Dallas-Fort Worth Medical Center is putting itself up for sale and has retained New York-based Cain Bros. to assess offers for the private not-for-profit hospital. The hospital isn't part of a system, although it's managed by Quorum Health Group of Brentwood, Tenn. "They've been very supportive of this process," said Bob Ficken, the hospital's chief financial officer, of Quorum's reaction to the hospital's possible sale. Located in Grand Prairie, a Dallas suburb, the 162-bed hospital is among the few in the area that haven't joined a system. The facility has $28 million in debt. Ficken said requests for proposals have been sent to 18 healthcare systems.
Columbia/HCA Healthcare Corp., Nashville, Tenn., announced three management appointments. John Kausch was named president of the north Florida division, Jay Jarrell was named president of the southwest Florida division, and Art Doloresco was named president of the Kentucky division. Kausch had been president and chief executive officer of Columbia West Florida Regional Medical Center, Pensacola, for 10 years. Jarrell formerly was vice president of finance for Columbia's Florida group. Doloresco had been vice president of operations for Champion Healthcare Corp., an investor-owned chain based in Houston.
McManis Associates, a management consulting firm owned by Deerfield, Ill.-based MMI Cos., has acquired Arnwine Associates, a Dallas-based healthcare consulting firm. MMI declined to reveal the purchase price. The acquisition was effective June 1. Arnwine joined McManis in the newly formed MMI Strategic Management Consulting Group. Don Arnwine will retain his position as president of Arnwine Associates and has been named a director of McManis Associates and a managing director of SMCG. Arnwine was chief executive officer at University of Colorado Hospitals and Charleston (W.Va.) Area Medical Center and served as president, CEO and chairman of Voluntary Hospitals of America, now known as VHA. He formed Arnwine Associates in 1989.

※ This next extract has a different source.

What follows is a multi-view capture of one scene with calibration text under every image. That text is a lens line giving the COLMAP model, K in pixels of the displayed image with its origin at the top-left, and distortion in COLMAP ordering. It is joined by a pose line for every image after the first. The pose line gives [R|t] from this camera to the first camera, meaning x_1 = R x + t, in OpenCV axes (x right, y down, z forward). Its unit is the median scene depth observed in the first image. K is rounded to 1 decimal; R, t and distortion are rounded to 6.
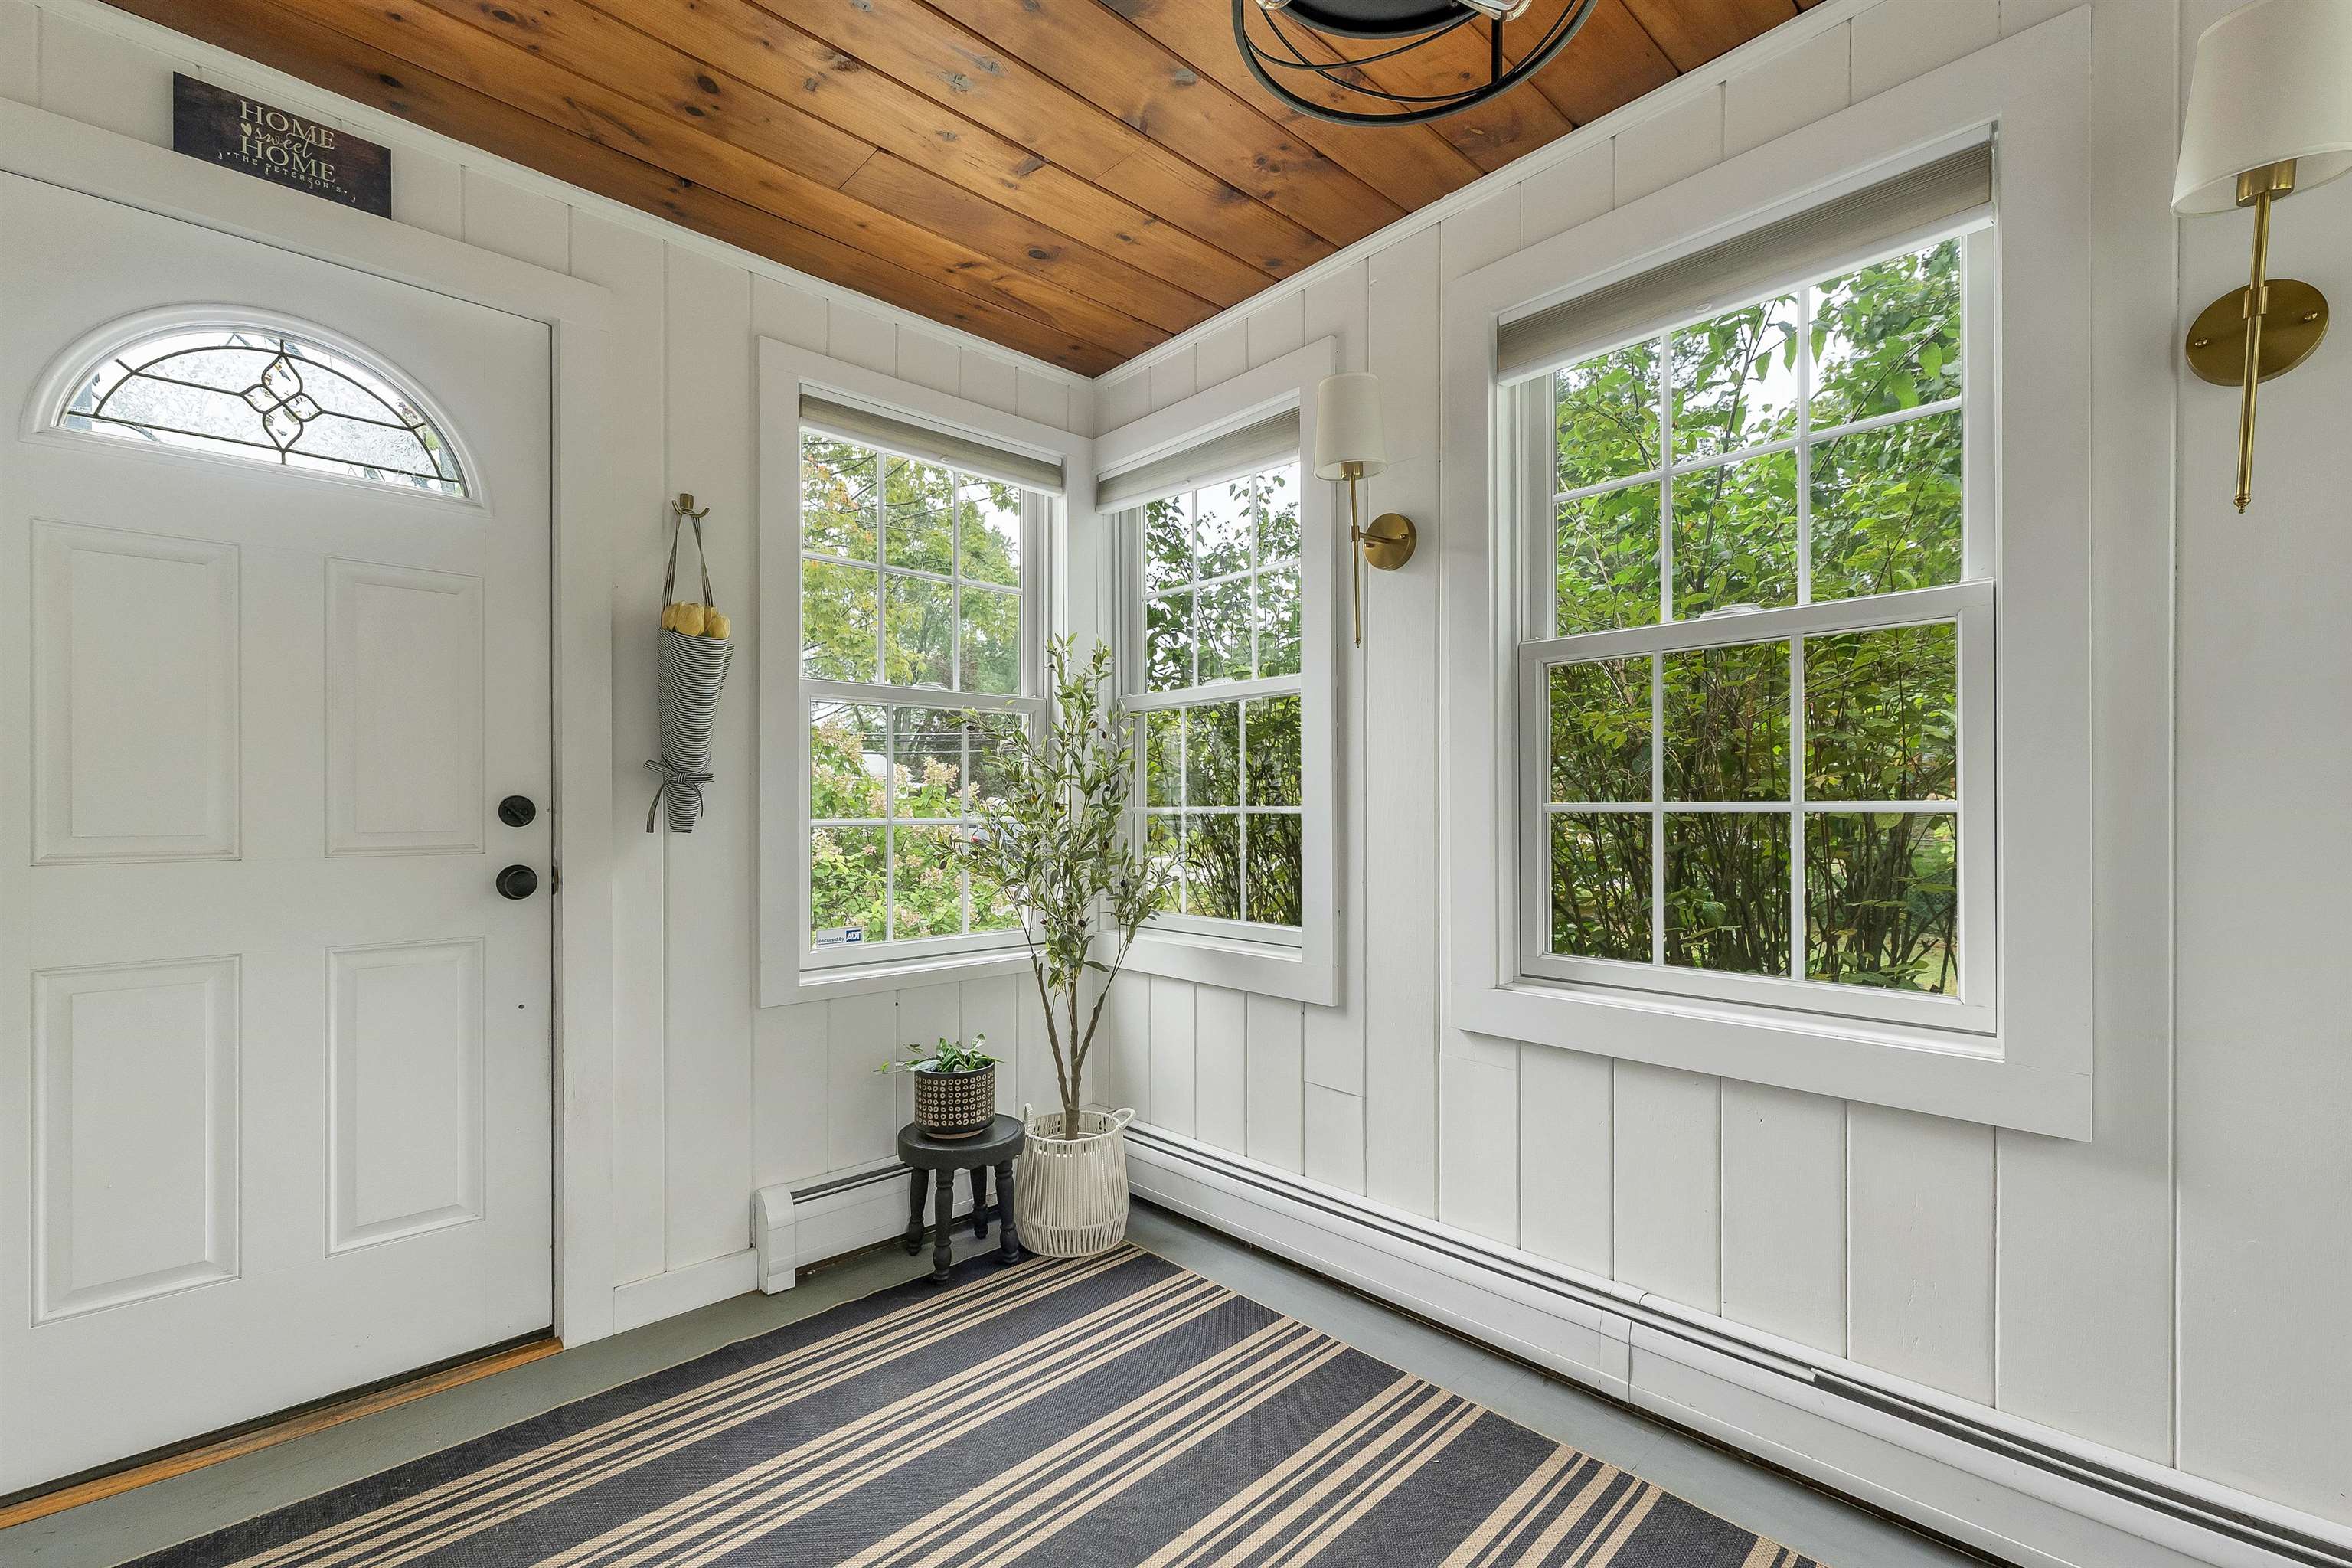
lens RADIAL K [[984.9, 0, 1170.2], [0, 984.9, 801.0], [0, 0, 1]] dist [0.000460, -0.000006]
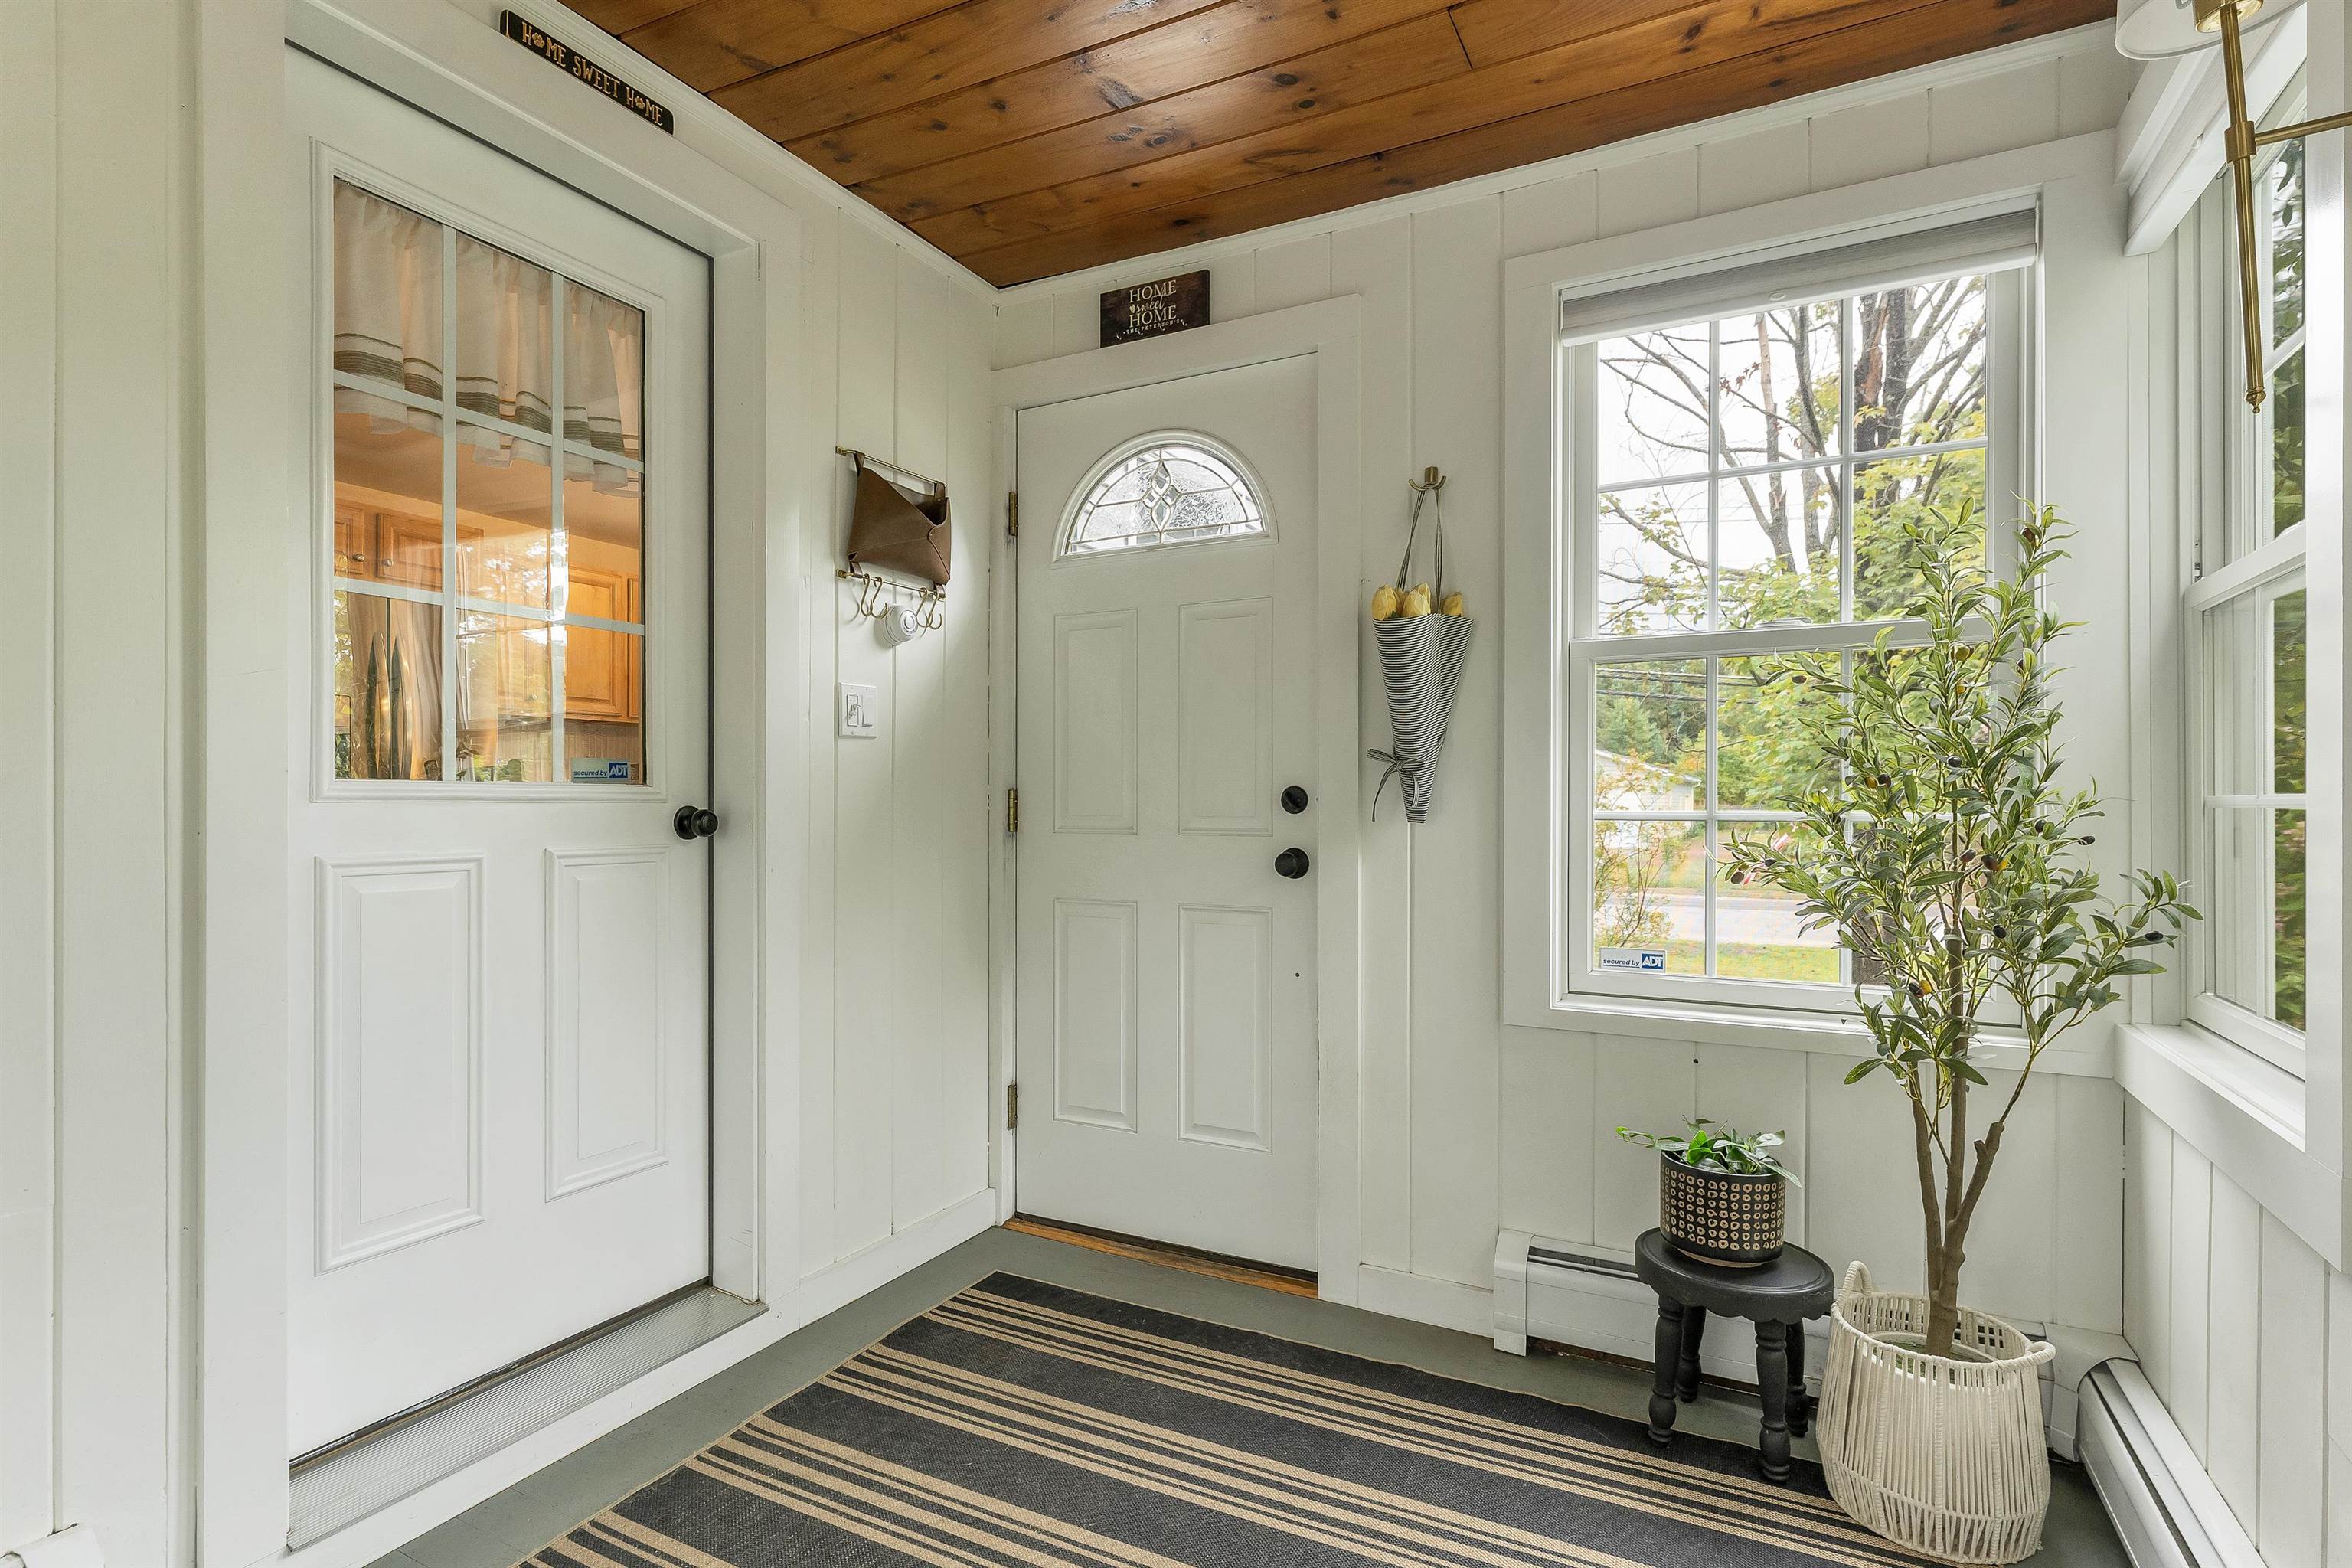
lens RADIAL K [[1164.4, 0, 1171.9], [0, 1164.4, 795.4], [0, 0, 1]] dist [-0.002847, 0.000004]
pose [[0.328603, -0.001593, -0.944467, 0.515186], [0.005683, 0.999984, 0.000290, 0.004092], [0.944451, -0.005463, 0.328607, 0.413851]]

Thomas Beckett, 60, president and chief executive officer of 227-bed Columbia La Grange (Ill.) Memorial Hospital, will retire this summer. Beckett has been the suburban Chicago hospital's top executive since 1989. Formerly La Grange Memorial Hospital, the facility was acquired last year by investor-owned Columbia/HCA Healthcare Corp., Nashville, Tenn. Terms of the purchase weren't disclosed.

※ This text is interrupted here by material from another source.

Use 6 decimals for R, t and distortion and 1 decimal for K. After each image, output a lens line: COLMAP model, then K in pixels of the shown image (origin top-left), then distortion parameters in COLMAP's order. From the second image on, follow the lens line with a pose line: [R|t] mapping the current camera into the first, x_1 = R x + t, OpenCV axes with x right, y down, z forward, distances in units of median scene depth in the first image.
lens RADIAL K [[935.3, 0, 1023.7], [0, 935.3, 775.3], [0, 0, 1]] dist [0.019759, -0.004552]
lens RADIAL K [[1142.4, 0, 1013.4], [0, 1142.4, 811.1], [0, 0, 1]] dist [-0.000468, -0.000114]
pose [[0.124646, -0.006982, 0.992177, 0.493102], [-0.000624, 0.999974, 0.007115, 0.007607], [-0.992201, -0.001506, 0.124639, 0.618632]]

In a move demonstrating employers' belief that consumers must be more involved in medical decisions, the Pacific Business Group on Health, a San Francisco-based purchasing coalition, is donating $22,000 worth of decisionmaking videotapes to California libraries. Along with the Henry J. Kaiser Family Foundation, the effort seeks to help patients make informed treatment decisions. Results at health plans that use the videos, developed by the Foundation for Informed Medical Decision-Making, show that patients select more conservative treatment options and are more satisfied with their choices, the PBGH said. For example, the rate of prostate surgery dropped in the first year of a pilot program at Kaiser Permanente in Denver.